** Task item **
Show every line of the material below that contains the word "depth".

** Exercise data **

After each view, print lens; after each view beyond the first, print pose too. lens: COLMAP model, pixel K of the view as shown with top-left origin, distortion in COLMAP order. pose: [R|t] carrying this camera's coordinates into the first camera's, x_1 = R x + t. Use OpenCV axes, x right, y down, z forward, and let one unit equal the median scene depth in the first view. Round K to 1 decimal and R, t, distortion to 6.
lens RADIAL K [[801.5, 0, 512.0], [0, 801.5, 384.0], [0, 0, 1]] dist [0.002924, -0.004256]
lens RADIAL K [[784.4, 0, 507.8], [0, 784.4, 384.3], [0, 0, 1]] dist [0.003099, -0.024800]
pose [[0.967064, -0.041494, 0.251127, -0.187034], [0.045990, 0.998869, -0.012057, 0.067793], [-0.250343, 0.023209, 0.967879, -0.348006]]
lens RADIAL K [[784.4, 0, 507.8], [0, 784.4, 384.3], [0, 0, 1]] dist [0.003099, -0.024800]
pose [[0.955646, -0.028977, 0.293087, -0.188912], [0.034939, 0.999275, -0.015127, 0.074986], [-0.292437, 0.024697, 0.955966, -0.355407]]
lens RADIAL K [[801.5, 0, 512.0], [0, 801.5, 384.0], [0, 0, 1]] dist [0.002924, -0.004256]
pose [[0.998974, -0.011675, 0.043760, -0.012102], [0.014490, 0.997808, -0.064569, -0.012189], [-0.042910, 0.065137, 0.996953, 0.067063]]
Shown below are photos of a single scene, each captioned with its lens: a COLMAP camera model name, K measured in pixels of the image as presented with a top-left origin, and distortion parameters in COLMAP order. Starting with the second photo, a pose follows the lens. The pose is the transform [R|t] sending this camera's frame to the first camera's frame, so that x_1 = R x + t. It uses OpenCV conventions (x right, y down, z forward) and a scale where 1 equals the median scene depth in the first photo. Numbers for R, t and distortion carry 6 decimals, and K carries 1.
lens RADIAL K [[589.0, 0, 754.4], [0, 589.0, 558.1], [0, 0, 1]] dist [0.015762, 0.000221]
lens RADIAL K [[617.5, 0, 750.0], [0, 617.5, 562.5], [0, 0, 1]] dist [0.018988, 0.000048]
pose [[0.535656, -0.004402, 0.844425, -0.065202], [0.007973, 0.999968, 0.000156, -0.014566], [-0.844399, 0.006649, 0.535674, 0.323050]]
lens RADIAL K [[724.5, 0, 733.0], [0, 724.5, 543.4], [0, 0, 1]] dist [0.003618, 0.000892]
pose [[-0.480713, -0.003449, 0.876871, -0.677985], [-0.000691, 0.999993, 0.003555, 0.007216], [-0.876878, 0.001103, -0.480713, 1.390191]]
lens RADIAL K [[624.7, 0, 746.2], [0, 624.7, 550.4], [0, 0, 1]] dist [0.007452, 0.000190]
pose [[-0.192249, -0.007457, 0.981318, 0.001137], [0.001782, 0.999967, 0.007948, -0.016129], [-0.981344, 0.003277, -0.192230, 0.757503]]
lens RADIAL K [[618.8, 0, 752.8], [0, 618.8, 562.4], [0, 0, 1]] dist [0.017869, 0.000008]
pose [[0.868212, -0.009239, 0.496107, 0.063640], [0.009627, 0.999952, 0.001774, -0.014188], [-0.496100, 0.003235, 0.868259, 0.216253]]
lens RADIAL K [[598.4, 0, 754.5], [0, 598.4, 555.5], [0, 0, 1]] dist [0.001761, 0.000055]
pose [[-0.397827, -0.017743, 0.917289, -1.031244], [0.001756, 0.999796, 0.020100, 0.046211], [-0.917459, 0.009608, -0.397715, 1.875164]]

** Result of the exercise **
After each view, print lens; after each view beyond the first, print pose too. lens: COLMAP model, pixel K of the view as shown with top-left origin, distortion in COLMAP order. pose: [R|t] carrying this camera's coordinates into the first camera's, x_1 = R x + t. Use OpenCV axes, x right, y down, z forward, and let one unit equal the median scene depth in the first view. Round K to 1 decimal and R, t, distortion to 6.
Shown below are photos of a single scene, each captioned with its lens: a COLMAP camera model name, K measured in pixels of the image as presented with a top-left origin, and distortion parameters in COLMAP order. Starting with the second photo, a pose follows the lens. The pose is the transform [R|t] sending this camera's frame to the first camera's frame, so that x_1 = R x + t. It uses OpenCV conventions (x right, y down, z forward) and a scale where 1 equals the median scene depth in the first photo. Numbers for R, t and distortion carry 6 decimals, and K carries 1.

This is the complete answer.